But Willgrand's tax liability did not incur during its windup phase. Corporate windup periods begin when a notice of intent to dissolve is filed and continue "until dissolution proceedings are revoked or articles of dissolution are filed with the secretary of state." Minn. Stat. § 302A.723 subd.2(1982). For Willgrand, this period began on October 1, 2017, when it filed its notice of intent to dissolve, and ended on January 12, 2018 when it filed its articles of dissolution. The audit into Willgrand's years in issue began on August 29, 2018. And the Commissioner issued Willgrand a Notice of Deficiency for the years in issue on June 3, 2021. Both of these events occurred after the articles of dissolution were filed. Thus, the liability was not incurred during the windup period. Therefore, ETECH lacks capacity on this ground.

C. Capacity as a Former Shareholder

ETECH had capacity to file the petition as a former shareholder of Willgrand. Minnesota law allows the shareholder of a dissolved corporation to assert or defend claims in the name of the corporation. "After a corporation has been dissolved, any of its former officers, directors, or shareholders may assert or defend, in the name of the corporation, any claim by or against the corporation." Minn. Stat. § 302A.783 (1981). This provision has been applied in federal courts. For example, the United States District Court for the District of Minnesota held that shareholders of a since-dissolved corporation could bring suit against a service provider for wrongfully withholding services. Firstcom, Inc. v. Qwest Corp., 2004 U.S. Dist. LEXIS 11658 (D. Minn. June 21, 2004). In that case, the defendant, Qwest, alleged that the shareholders of the since-dissolved corporation lacked capacity to bring suit. Id. at *6-7. The Court determined the text of Minn. Stat. § 302A.783 was "clear and unambiguous" and that "shareholders may assert any claim in the name of the corporation." Id. at *7. Like the petitioner shareholders in Firstcom, ETECH may assert this claim against the Commissioner as a shareholder of Willgrand despite the suit commencing after the final dissolution of Willgrand.

Records shown =
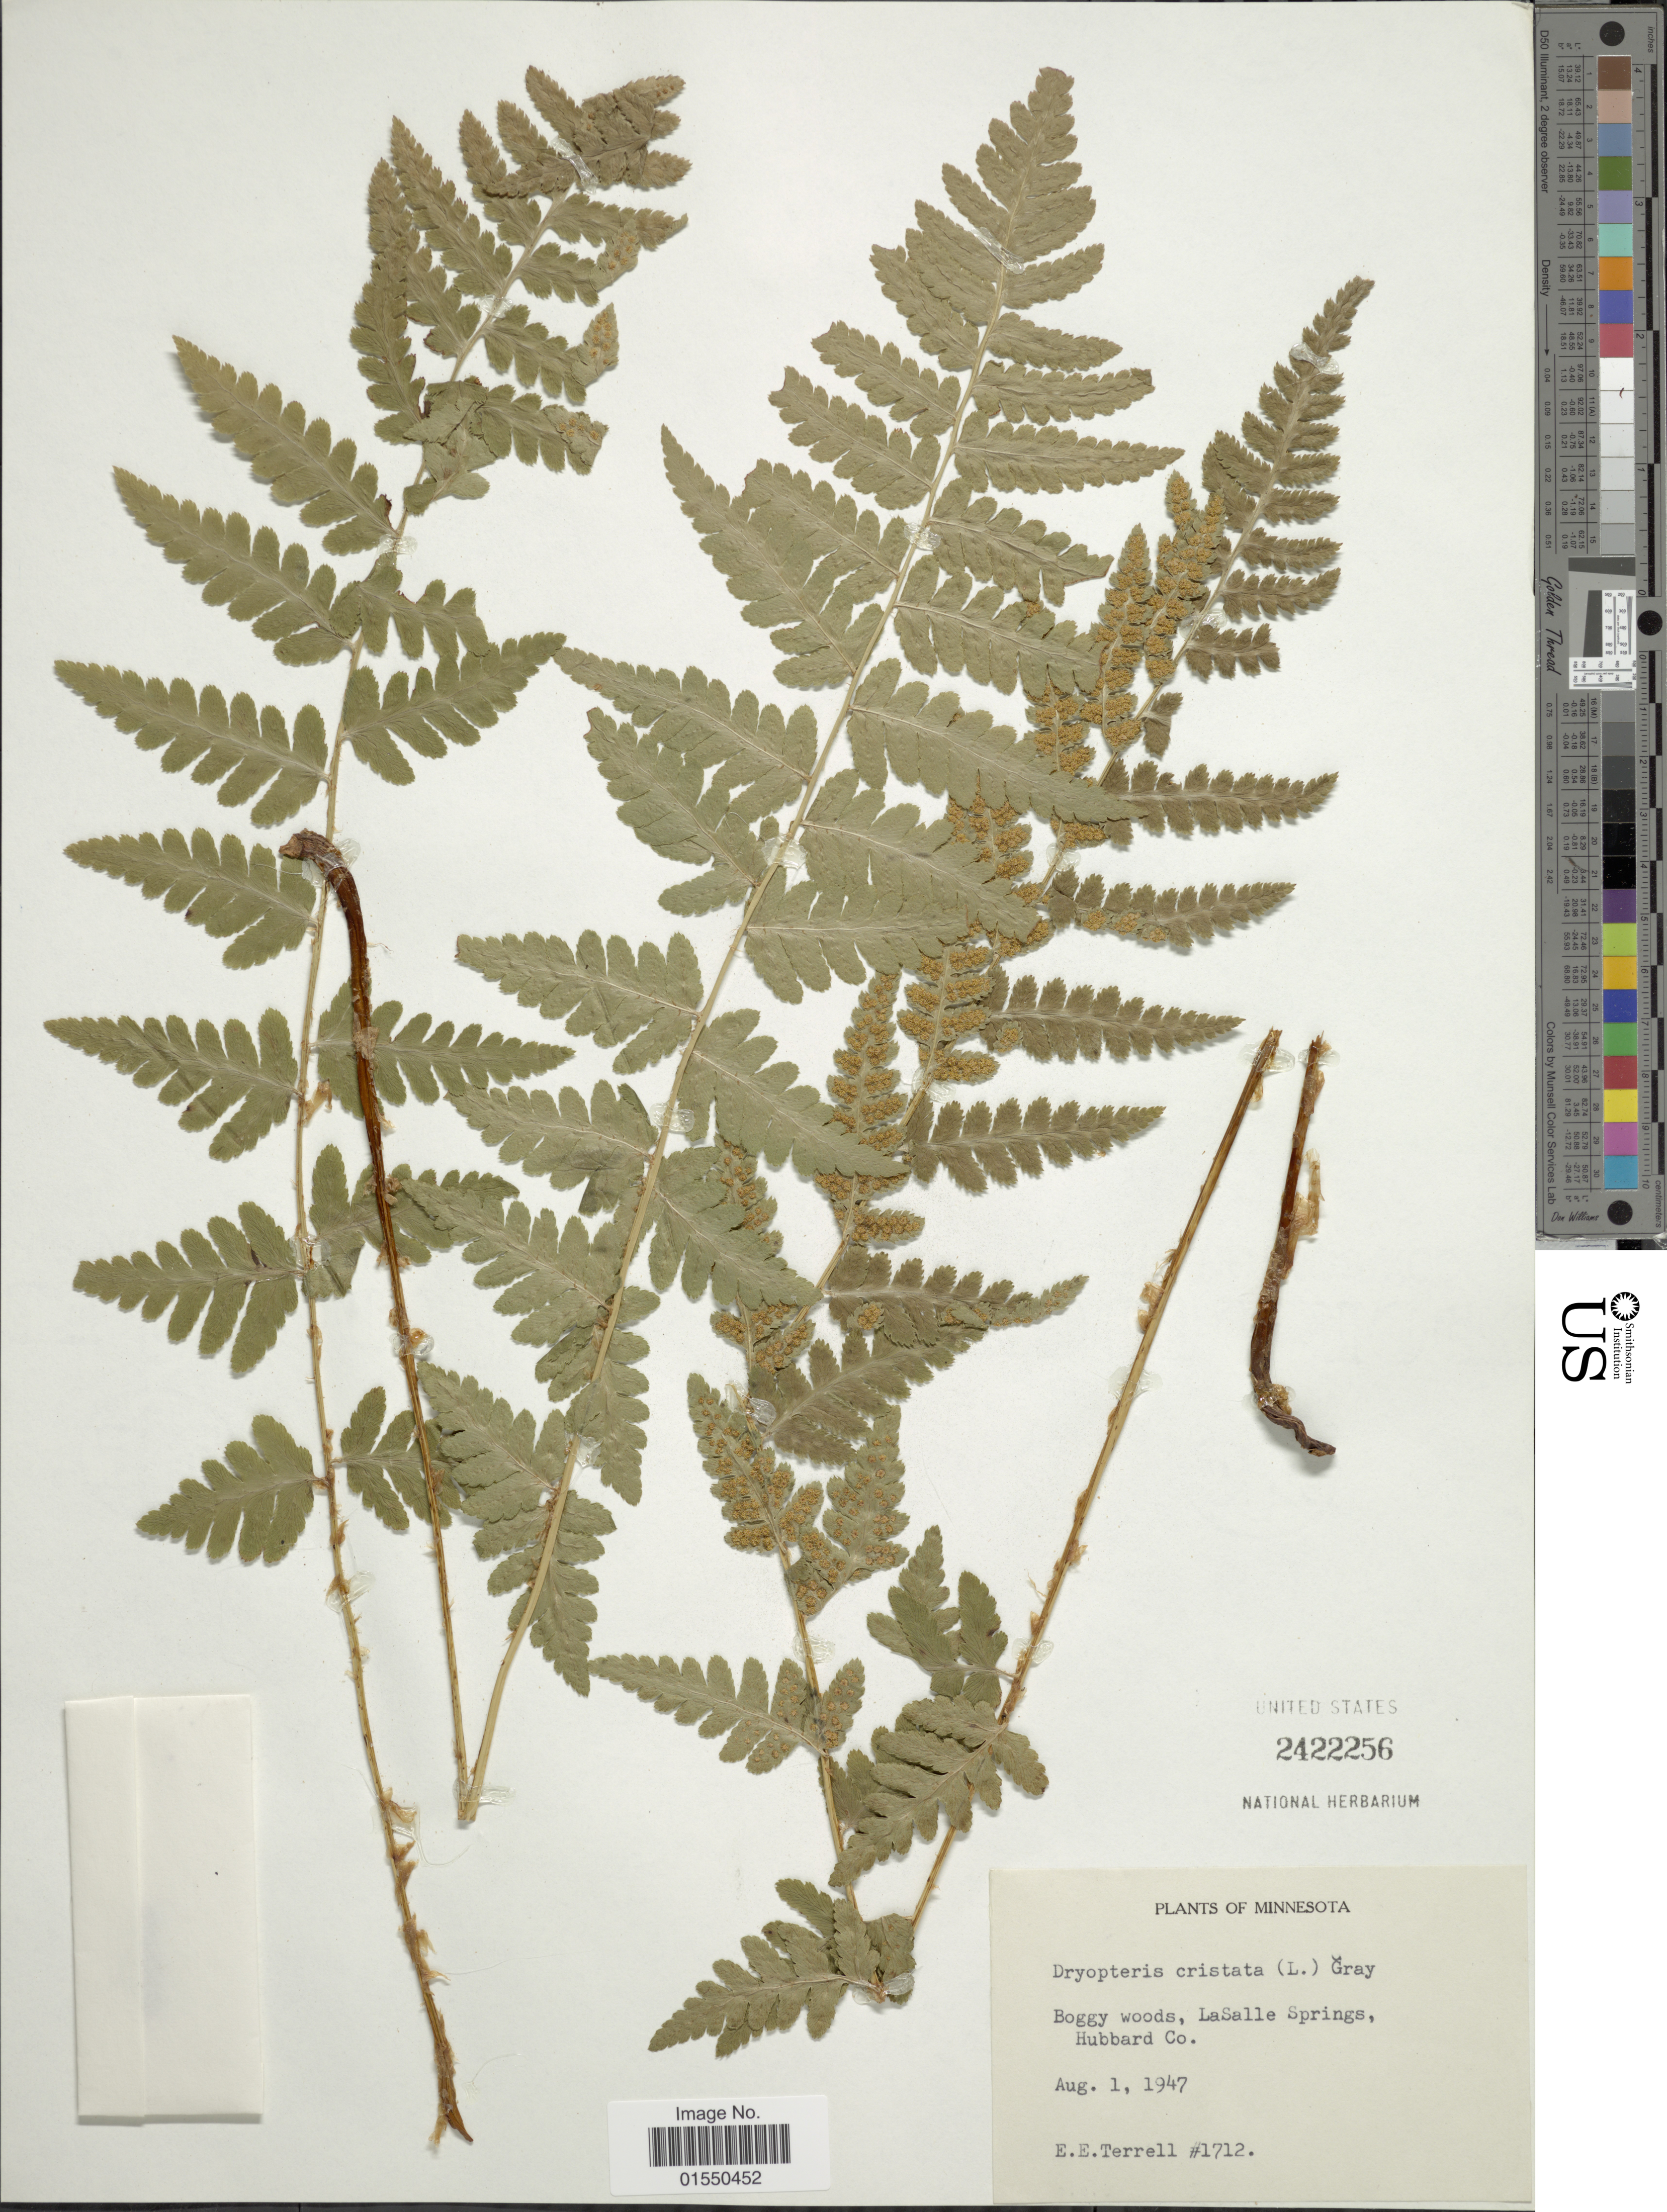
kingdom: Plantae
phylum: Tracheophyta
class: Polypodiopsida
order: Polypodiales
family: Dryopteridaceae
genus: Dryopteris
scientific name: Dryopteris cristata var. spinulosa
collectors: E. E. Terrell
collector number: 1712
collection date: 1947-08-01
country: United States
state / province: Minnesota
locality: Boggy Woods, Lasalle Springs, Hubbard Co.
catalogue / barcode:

Short problem 1 =
Summarize the passage on ETECH's capacity to file the petition in two sentences.
Short problem 2 =
Reproduce the listing from the line with "collection date: 1947-08-01" through the end of the listing, with no changes.

Exercise answer 1 =
Willgrand's tax liability was not incurred during its windup period, which ran from October 1, 2017, to January 12, 2018, because both the audit and the Notice of Deficiency came after the articles of dissolution were filed, so ETECH lacks capacity on that ground. ETECH does have capacity as a former shareholder of Willgrand, since Minn. Stat. § 302A.783 lets former shareholders of a dissolved corporation assert claims in its name, a provision the federal court applied in Firstcom, Inc. v. Qwest Corp.

Exercise answer 2 =
collection date: 1947-08-01
country: United States
state / province: Minnesota
locality: Boggy Woods, Lasalle Springs, Hubbard Co.
catalogue / barcode:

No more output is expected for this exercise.